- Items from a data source
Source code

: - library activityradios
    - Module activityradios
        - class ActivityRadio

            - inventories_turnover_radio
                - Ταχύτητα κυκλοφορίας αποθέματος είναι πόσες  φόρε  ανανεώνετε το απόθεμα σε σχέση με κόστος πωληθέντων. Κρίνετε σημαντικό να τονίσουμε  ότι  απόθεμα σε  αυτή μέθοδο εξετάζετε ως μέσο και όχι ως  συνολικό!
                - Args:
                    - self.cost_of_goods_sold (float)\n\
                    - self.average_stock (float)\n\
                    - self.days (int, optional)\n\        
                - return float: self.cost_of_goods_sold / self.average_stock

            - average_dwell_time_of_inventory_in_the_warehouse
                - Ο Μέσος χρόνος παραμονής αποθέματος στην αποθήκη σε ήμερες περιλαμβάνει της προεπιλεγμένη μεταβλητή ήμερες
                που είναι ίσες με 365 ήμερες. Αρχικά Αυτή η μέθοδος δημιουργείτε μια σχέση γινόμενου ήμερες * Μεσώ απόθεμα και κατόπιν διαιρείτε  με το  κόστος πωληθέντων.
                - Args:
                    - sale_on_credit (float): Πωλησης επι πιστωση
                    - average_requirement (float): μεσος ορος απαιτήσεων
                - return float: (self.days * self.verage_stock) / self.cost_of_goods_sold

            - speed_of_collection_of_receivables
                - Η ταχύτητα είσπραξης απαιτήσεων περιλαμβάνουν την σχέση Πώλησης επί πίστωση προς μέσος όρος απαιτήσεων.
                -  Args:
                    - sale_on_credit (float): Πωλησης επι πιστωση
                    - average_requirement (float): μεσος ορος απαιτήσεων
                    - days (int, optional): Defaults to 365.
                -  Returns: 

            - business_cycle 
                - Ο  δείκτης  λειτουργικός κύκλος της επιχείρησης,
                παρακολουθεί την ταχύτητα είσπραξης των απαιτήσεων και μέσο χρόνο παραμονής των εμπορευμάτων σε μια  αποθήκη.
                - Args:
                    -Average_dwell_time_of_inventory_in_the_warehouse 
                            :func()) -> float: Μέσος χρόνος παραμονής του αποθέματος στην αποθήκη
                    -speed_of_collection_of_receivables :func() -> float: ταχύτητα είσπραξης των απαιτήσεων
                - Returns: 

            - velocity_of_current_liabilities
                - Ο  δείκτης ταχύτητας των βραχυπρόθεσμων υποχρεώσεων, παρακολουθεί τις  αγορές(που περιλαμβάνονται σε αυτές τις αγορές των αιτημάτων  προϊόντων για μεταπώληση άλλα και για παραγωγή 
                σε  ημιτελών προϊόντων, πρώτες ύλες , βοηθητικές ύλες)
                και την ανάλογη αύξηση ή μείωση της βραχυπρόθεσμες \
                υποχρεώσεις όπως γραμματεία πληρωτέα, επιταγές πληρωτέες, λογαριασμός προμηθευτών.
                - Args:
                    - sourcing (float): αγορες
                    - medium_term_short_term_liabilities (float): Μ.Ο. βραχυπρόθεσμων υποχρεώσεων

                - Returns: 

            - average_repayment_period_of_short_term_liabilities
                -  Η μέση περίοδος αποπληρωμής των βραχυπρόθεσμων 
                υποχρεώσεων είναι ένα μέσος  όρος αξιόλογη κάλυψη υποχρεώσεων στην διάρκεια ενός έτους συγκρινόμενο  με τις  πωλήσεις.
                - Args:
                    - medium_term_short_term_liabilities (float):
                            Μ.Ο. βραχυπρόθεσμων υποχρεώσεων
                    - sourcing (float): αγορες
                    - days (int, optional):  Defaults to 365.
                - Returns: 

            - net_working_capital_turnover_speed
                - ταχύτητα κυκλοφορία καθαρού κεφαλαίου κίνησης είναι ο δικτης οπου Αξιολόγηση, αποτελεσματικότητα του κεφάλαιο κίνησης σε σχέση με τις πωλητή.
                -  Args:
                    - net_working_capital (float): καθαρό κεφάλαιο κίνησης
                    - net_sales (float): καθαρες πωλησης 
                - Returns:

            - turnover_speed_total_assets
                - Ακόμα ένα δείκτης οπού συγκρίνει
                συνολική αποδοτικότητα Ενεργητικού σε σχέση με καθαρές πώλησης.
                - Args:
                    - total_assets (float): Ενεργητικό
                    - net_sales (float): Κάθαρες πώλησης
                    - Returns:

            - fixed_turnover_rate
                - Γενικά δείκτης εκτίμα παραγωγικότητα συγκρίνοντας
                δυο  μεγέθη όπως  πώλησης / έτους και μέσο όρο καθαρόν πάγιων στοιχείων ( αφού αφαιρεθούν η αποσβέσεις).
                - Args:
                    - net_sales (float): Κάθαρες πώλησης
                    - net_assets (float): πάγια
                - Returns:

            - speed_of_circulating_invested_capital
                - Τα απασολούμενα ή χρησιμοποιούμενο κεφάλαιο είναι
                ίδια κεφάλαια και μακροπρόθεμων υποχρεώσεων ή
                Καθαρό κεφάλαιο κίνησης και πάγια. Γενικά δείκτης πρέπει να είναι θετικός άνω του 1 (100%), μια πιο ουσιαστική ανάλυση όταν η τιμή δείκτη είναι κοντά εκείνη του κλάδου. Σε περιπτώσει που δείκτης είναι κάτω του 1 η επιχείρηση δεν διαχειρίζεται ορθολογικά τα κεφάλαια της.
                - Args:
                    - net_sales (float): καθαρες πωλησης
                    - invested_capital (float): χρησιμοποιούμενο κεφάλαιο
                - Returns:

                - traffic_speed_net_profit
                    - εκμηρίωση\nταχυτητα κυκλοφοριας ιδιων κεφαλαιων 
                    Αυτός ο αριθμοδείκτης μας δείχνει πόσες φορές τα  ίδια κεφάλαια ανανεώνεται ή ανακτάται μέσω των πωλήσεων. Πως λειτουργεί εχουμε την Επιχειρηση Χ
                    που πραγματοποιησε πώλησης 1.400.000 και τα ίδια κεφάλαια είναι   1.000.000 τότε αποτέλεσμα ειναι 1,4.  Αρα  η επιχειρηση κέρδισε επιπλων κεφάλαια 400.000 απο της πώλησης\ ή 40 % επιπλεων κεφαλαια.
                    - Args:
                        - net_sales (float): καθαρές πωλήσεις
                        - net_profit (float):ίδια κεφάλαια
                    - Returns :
==
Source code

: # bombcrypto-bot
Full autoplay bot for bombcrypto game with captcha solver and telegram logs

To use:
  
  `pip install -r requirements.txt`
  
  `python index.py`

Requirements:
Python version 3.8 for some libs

- Assigned task
Within the data above, find the lines that contain the word "Γενικά" and copy each of them.

- Result for this task
                - Γενικά δείκτης εκτίμα παραγωγικότητα συγκρίνοντας
                Καθαρό κεφάλαιο κίνησης και πάγια. Γενικά δείκτης πρέπει να είναι θετικός άνω του 1 (100%), μια πιο ουσιαστική ανάλυση όταν η τιμή δείκτη είναι κοντά εκείνη του κλάδου. Σε περιπτώσει που δείκτης είναι κάτω του 1 η επιχείρηση δεν διαχειρίζεται ορθολογικά τα κεφάλαια της.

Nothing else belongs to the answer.